6 Comments leave a comment below

  1. Kleon doesn’t trust his readers to leave comments, so I’ll leave one here. As a Tired New Parent, I read his article with all the attention and mindfulness that I could muster as I’m slumped over at desk, falling asleep in my coffee. Newborn + toddler = an exhaustion that I could never imagine.

    Kleon should have left room for parents that aren’t trying to be the next internet superstar, but are just trying to keep it all together. He uses the tweets of some nameless, broken Troll as a way to be deaf to and dismissive of the experience of raising kids. He pays lip-services to the experience with a 7 word CYA “…it’s been way harder than I expected” I’m not a fucking failure because I’m exhausted all the time and can’t find the energy to paint after working a whole day, then coming home to do dishes, make dinner, bathe my kids, put one to sleep, cradle the other, do dishes, make lunches, do more dishes, go to bed only to get up every three hours to feed & change the newborn. In a few hours, I get the pleasure to drag my ass back to my desk to do it all over again.

    This empty, rah rah empowering bullshit that feeds the internet is so detached from reality that it creates a world that says you’re nothing unless you’re working towards your next TED talk. And I reject that insanity. Mr. Kleon would have a lot more cred (as a creative motivational speaker!) if he demonstrated some connection to reality instead of insulting the people in his audience that are trying really fucking hard.

  2. Thank you Mike L. I feel the same. It is lovely that some are able to appear to have it all together. I tend to question it. Ultimately, it’s unhealthy to compare. Maybe John Darnielle’s baby doesn’t have acid reflux like mine did. Maybe he has a superhero spouse that carries more of the load than he realizes. Maybe he doesn’t need a full 8 hrs of sleep. Maybe he’s medicated. I like to imagine all these things are true. and I don’t think that makes me bitter. It makes me honest. real. Parenthood (of small children especially) is something to be survived at times. It is an adventure to be proud that you had the strength to endure. It is a testament to the love you have for your child. Please don’t minimize it.

  3. I liked it.

    I didn’t read this as trivializing the difficulty of parenthood. I thought it was more that while things slow down, priorities change, and parenthood turns your world upside down, it’s not a death sentence to adult aspirations. It’s HARD. It’s occasionally paralyzing and often terrifying. But what I read is that it’s not The End of Your Non-Child-Related Dreams as so many like to knowingly say to new or expecting parents.

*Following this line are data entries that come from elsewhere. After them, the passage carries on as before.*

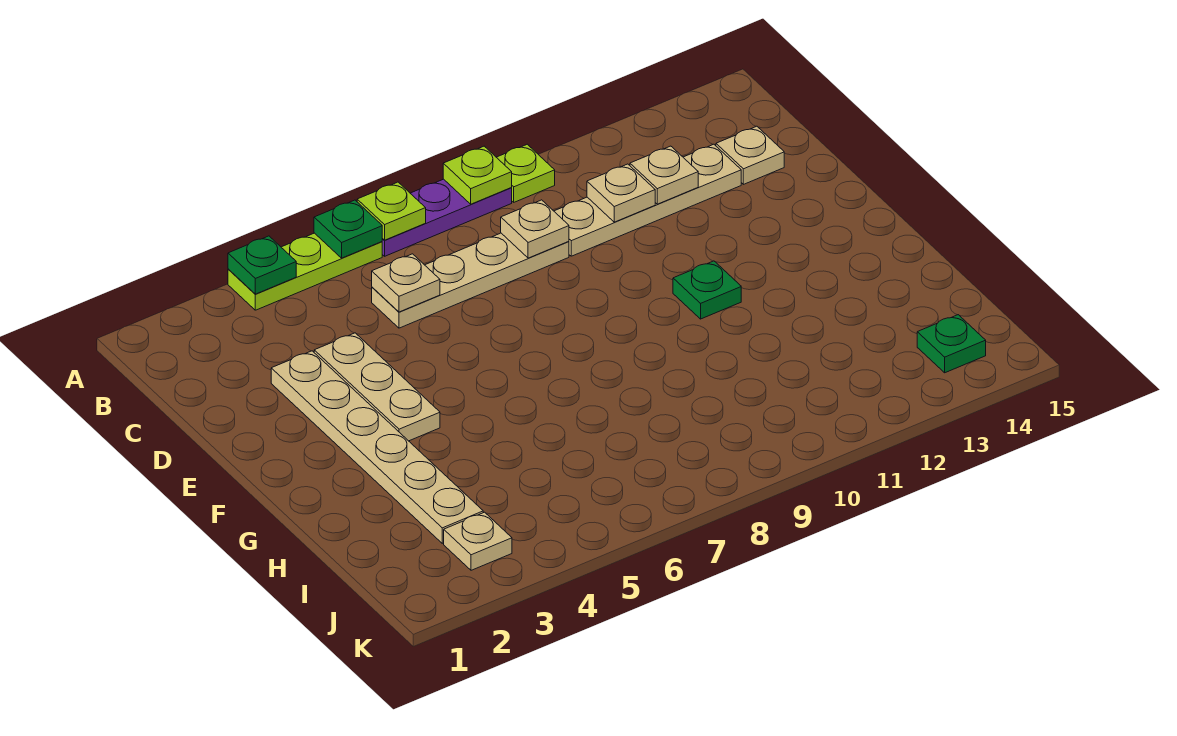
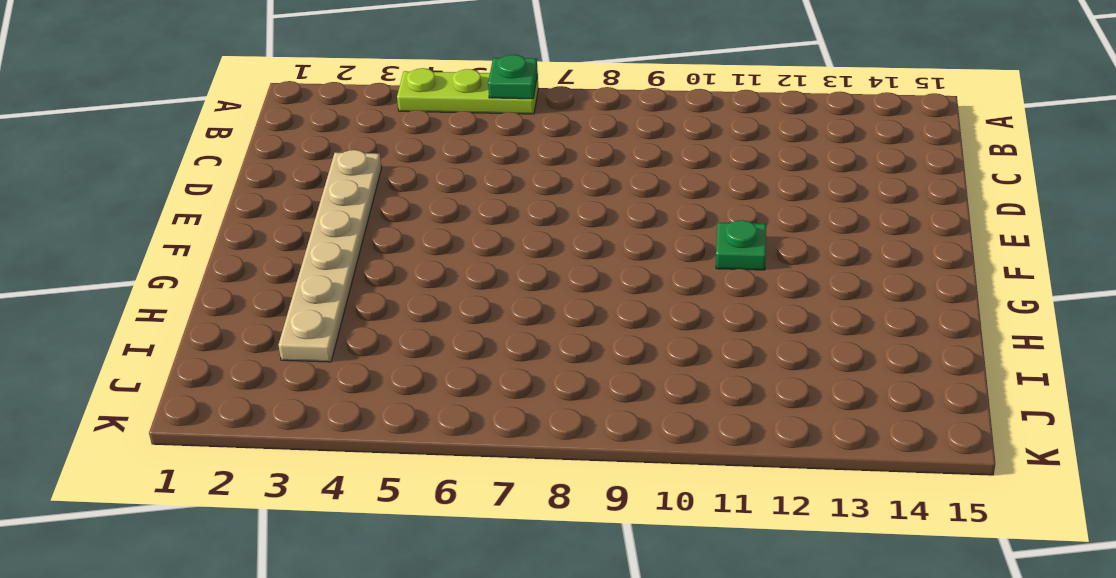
none -> purple plate A7:A9 level 1
none -> lime plate A10 level 1
none -> tan plate C6:C9 level 1

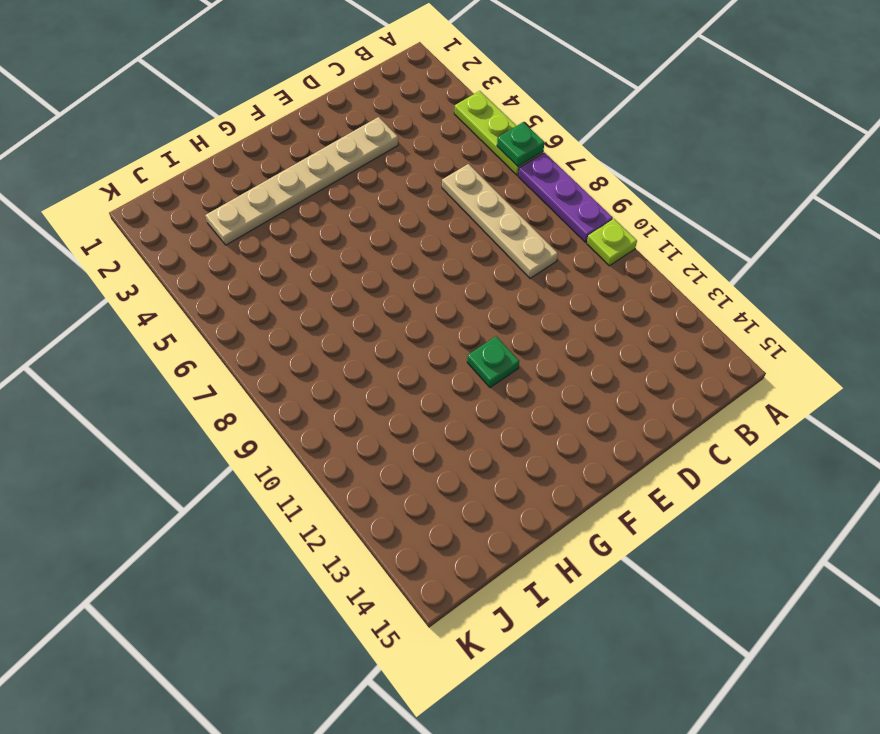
none -> tan plate C10:C13 level 1
none -> tan plate C14 level 1
none -> tan plate D4:F4 level 1

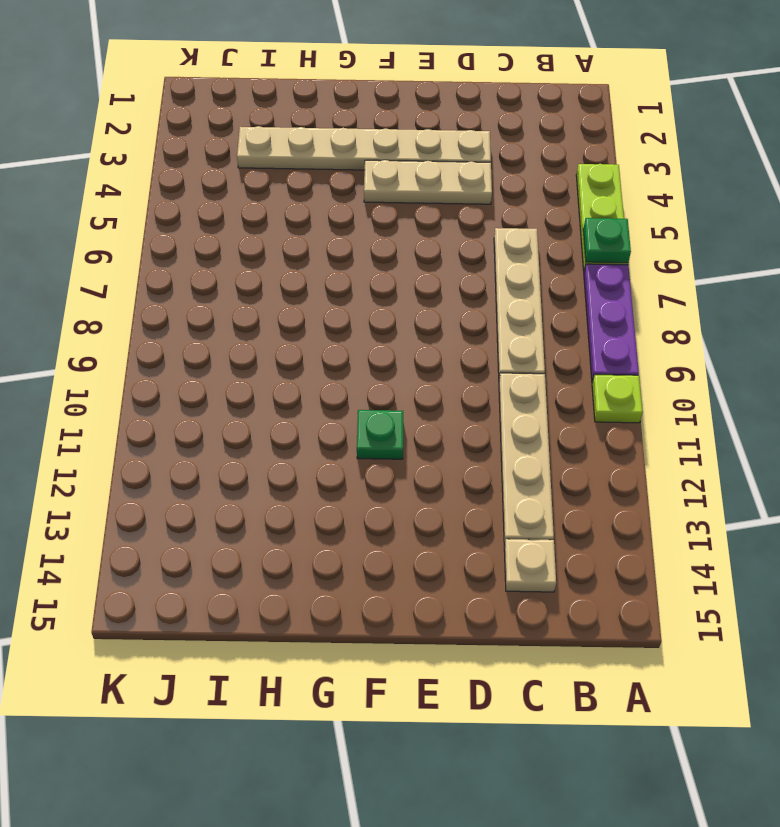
none -> tan plate J3 level 1
none -> green plate J14 level 1
none -> green plate A4 level 2

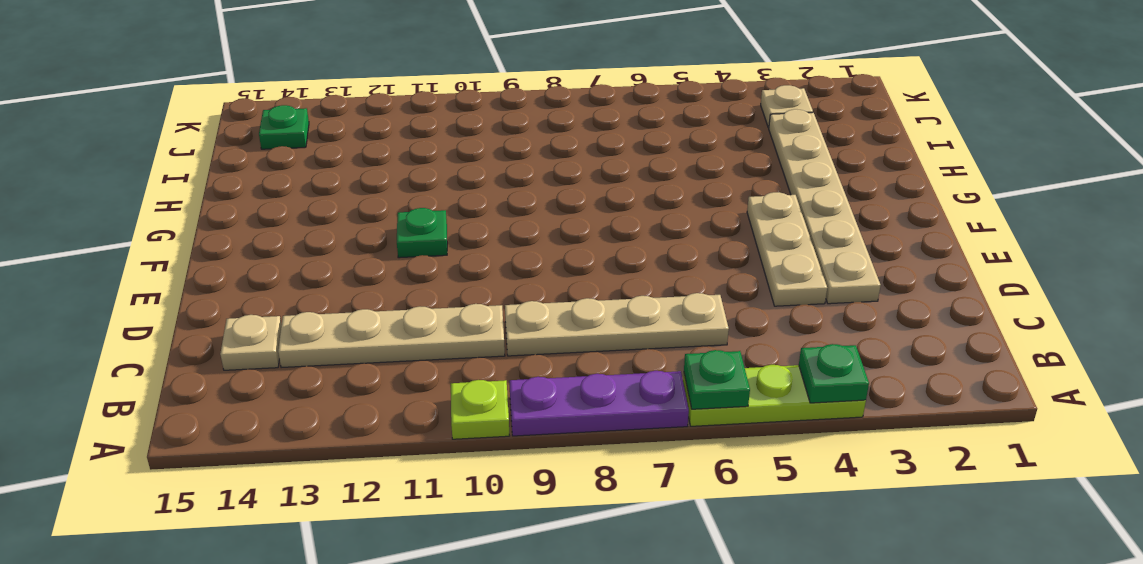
none -> lime plate A7 level 2
none -> lime plate A9 level 2
none -> tan plate C6 level 2

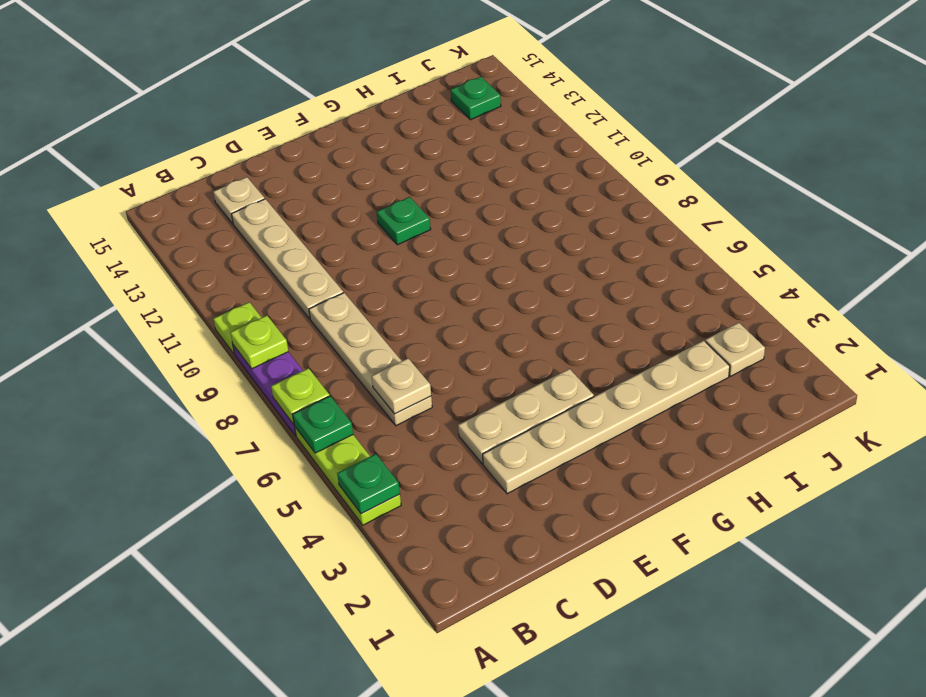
none -> tan plate C9 level 2
none -> tan plate C11 level 2
none -> tan plate C12 level 2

  4. It is okay for this quote not to be for you. I am an exhausted father with a full time job and dreams. I am inspired by this quote. It is for me.

  5. My initial reaction–as the mother of a child who went seven months before successfully receiving a diagnosis that allowed him to stop crying 15 hours a day and start sleeping more than three hours at a stretch or more than eight hours in any twenty four, and who still struggles with developmental issues including new ones that come to light now and again; but who appears outwardly and to most people like a very “normal” child–was that this is another of this simplistic and heartless statements made by and for people who live lives privileged by economic, social, and medical good fortune. I will allow, however, that perhaps it is intended as encouragement for even those like myself who are not so fortunate and was merely stated in a way open to misinterpretation. It is difficult for those of us who are overtired, saddened by the daily suffering of our beloved child and for whom the light at the end of the tunnel seems to record as often as it seems to approach, to read such statements without internalizing its reproachful language of “bitterness” and unproductive failure.

  6. Please read “recede” for “record” above.